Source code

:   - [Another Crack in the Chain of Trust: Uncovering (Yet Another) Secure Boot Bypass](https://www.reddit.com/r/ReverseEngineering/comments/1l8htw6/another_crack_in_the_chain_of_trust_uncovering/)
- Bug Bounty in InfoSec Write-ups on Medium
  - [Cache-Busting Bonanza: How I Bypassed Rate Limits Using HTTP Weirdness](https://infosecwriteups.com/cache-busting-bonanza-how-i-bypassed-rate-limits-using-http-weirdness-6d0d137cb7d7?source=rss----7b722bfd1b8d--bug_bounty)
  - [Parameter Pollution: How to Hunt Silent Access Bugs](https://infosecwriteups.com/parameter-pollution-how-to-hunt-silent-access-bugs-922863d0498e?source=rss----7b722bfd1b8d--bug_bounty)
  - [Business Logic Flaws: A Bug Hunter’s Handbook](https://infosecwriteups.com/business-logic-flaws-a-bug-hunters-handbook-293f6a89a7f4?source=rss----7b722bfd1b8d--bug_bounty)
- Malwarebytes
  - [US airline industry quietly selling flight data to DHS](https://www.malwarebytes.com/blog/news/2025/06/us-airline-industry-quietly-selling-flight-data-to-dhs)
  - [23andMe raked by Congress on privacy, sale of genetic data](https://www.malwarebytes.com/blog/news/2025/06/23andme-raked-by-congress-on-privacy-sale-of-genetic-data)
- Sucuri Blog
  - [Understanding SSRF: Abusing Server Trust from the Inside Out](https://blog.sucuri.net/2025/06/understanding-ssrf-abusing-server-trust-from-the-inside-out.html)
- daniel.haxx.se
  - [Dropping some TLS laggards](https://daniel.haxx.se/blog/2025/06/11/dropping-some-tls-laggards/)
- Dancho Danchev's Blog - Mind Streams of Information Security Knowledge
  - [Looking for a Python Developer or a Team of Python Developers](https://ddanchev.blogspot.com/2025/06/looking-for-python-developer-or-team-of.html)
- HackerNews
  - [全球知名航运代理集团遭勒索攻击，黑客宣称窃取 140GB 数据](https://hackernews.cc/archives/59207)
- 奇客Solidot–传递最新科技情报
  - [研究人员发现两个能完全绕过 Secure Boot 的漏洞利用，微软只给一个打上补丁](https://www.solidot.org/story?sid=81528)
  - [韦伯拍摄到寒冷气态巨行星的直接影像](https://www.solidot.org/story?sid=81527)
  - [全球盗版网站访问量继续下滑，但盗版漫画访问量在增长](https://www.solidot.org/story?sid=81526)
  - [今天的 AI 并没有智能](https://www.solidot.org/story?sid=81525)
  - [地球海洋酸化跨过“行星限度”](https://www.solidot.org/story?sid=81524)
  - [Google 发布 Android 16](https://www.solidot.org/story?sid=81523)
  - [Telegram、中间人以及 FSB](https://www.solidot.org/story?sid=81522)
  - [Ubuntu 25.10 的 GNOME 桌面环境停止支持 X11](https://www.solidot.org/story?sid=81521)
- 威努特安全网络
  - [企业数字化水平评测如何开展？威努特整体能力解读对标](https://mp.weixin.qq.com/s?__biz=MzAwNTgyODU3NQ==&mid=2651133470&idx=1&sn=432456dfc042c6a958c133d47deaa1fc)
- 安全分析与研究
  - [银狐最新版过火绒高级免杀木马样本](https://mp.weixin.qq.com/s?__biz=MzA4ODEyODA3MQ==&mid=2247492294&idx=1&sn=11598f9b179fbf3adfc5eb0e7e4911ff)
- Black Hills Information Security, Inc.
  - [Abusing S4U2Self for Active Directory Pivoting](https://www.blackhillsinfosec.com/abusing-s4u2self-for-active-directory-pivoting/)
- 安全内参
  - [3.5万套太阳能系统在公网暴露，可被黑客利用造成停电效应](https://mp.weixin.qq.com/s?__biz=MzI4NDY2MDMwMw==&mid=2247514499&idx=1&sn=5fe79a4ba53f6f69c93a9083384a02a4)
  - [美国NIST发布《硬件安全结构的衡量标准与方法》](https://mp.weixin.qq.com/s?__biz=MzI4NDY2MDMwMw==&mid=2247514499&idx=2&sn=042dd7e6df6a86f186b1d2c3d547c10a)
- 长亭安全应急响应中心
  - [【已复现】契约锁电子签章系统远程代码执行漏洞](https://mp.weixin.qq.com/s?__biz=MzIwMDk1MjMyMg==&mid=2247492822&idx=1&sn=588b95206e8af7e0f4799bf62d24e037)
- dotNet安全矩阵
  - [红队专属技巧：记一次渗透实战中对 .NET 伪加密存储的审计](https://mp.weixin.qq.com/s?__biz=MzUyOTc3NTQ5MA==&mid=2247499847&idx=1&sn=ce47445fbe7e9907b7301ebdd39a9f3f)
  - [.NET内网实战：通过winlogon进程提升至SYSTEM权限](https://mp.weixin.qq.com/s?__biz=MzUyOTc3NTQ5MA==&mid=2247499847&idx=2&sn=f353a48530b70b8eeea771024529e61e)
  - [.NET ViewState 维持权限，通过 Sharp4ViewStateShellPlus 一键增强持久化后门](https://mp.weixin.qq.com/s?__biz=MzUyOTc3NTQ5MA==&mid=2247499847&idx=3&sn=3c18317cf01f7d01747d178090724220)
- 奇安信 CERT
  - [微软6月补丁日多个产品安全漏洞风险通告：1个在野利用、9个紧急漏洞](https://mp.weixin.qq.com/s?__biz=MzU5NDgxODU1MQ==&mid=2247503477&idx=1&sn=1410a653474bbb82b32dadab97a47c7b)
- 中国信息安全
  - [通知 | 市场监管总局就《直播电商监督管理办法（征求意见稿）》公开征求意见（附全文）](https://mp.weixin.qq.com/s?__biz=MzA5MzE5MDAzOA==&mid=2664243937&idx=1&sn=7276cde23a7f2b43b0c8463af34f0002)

####################

Rewrite the entries above with "Sucuri Blog" changed to "Sucuri Security Blog" and everything else left the same.

Source code

:   - [Another Crack in the Chain of Trust: Uncovering (Yet Another) Secure Boot Bypass](https://www.reddit.com/r/ReverseEngineering/comments/1l8htw6/another_crack_in_the_chain_of_trust_uncovering/)
- Bug Bounty in InfoSec Write-ups on Medium
  - [Cache-Busting Bonanza: How I Bypassed Rate Limits Using HTTP Weirdness](https://infosecwriteups.com/cache-busting-bonanza-how-i-bypassed-rate-limits-using-http-weirdness-6d0d137cb7d7?source=rss----7b722bfd1b8d--bug_bounty)
  - [Parameter Pollution: How to Hunt Silent Access Bugs](https://infosecwriteups.com/parameter-pollution-how-to-hunt-silent-access-bugs-922863d0498e?source=rss----7b722bfd1b8d--bug_bounty)
  - [Business Logic Flaws: A Bug Hunter’s Handbook](https://infosecwriteups.com/business-logic-flaws-a-bug-hunters-handbook-293f6a89a7f4?source=rss----7b722bfd1b8d--bug_bounty)
- Malwarebytes
  - [US airline industry quietly selling flight data to DHS](https://www.malwarebytes.com/blog/news/2025/06/us-airline-industry-quietly-selling-flight-data-to-dhs)
  - [23andMe raked by Congress on privacy, sale of genetic data](https://www.malwarebytes.com/blog/news/2025/06/23andme-raked-by-congress-on-privacy-sale-of-genetic-data)
- Sucuri Security Blog
  - [Understanding SSRF: Abusing Server Trust from the Inside Out](https://blog.sucuri.net/2025/06/understanding-ssrf-abusing-server-trust-from-the-inside-out.html)
- daniel.haxx.se
  - [Dropping some TLS laggards](https://daniel.haxx.se/blog/2025/06/11/dropping-some-tls-laggards/)
- Dancho Danchev's Blog - Mind Streams of Information Security Knowledge
  - [Looking for a Python Developer or a Team of Python Developers](https://ddanchev.blogspot.com/2025/06/looking-for-python-developer-or-team-of.html)
- HackerNews
  - [全球知名航运代理集团遭勒索攻击，黑客宣称窃取 140GB 数据](https://hackernews.cc/archives/59207)
- 奇客Solidot–传递最新科技情报
  - [研究人员发现两个能完全绕过 Secure Boot 的漏洞利用，微软只给一个打上补丁](https://www.solidot.org/story?sid=81528)
  - [韦伯拍摄到寒冷气态巨行星的直接影像](https://www.solidot.org/story?sid=81527)
  - [全球盗版网站访问量继续下滑，但盗版漫画访问量在增长](https://www.solidot.org/story?sid=81526)
  - [今天的 AI 并没有智能](https://www.solidot.org/story?sid=81525)
  - [地球海洋酸化跨过“行星限度”](https://www.solidot.org/story?sid=81524)
  - [Google 发布 Android 16](https://www.solidot.org/story?sid=81523)
  - [Telegram、中间人以及 FSB](https://www.solidot.org/story?sid=81522)
  - [Ubuntu 25.10 的 GNOME 桌面环境停止支持 X11](https://www.solidot.org/story?sid=81521)
- 威努特安全网络
  - [企业数字化水平评测如何开展？威努特整体能力解读对标](https://mp.weixin.qq.com/s?__biz=MzAwNTgyODU3NQ==&mid=2651133470&idx=1&sn=432456dfc042c6a958c133d47deaa1fc)
- 安全分析与研究
  - [银狐最新版过火绒高级免杀木马样本](https://mp.weixin.qq.com/s?__biz=MzA4ODEyODA3MQ==&mid=2247492294&idx=1&sn=11598f9b179fbf3adfc5eb0e7e4911ff)
- Black Hills Information Security, Inc.
  - [Abusing S4U2Self for Active Directory Pivoting](https://www.blackhillsinfosec.com/abusing-s4u2self-for-active-directory-pivoting/)
- 安全内参
  - [3.5万套太阳能系统在公网暴露，可被黑客利用造成停电效应](https://mp.weixin.qq.com/s?__biz=MzI4NDY2MDMwMw==&mid=2247514499&idx=1&sn=5fe79a4ba53f6f69c93a9083384a02a4)
  - [美国NIST发布《硬件安全结构的衡量标准与方法》](https://mp.weixin.qq.com/s?__biz=MzI4NDY2MDMwMw==&mid=2247514499&idx=2&sn=042dd7e6df6a86f186b1d2c3d547c10a)
- 长亭安全应急响应中心
  - [【已复现】契约锁电子签章系统远程代码执行漏洞](https://mp.weixin.qq.com/s?__biz=MzIwMDk1MjMyMg==&mid=2247492822&idx=1&sn=588b95206e8af7e0f4799bf62d24e037)
- dotNet安全矩阵
  - [红队专属技巧：记一次渗透实战中对 .NET 伪加密存储的审计](https://mp.weixin.qq.com/s?__biz=MzUyOTc3NTQ5MA==&mid=2247499847&idx=1&sn=ce47445fbe7e9907b7301ebdd39a9f3f)
  - [.NET内网实战：通过winlogon进程提升至SYSTEM权限](https://mp.weixin.qq.com/s?__biz=MzUyOTc3NTQ5MA==&mid=2247499847&idx=2&sn=f353a48530b70b8eeea771024529e61e)
  - [.NET ViewState 维持权限，通过 Sharp4ViewStateShellPlus 一键增强持久化后门](https://mp.weixin.qq.com/s?__biz=MzUyOTc3NTQ5MA==&mid=2247499847&idx=3&sn=3c18317cf01f7d01747d178090724220)
- 奇安信 CERT
  - [微软6月补丁日多个产品安全漏洞风险通告：1个在野利用、9个紧急漏洞](https://mp.weixin.qq.com/s?__biz=MzU5NDgxODU1MQ==&mid=2247503477&idx=1&sn=1410a653474bbb82b32dadab97a47c7b)
- 中国信息安全
  - [通知 | 市场监管总局就《直播电商监督管理办法（征求意见稿）》公开征求意见（附全文）](https://mp.weixin.qq.com/s?__biz=MzA5MzE5MDAzOA==&mid=2664243937&idx=1&sn=7276cde23a7f2b43b0c8463af34f0002)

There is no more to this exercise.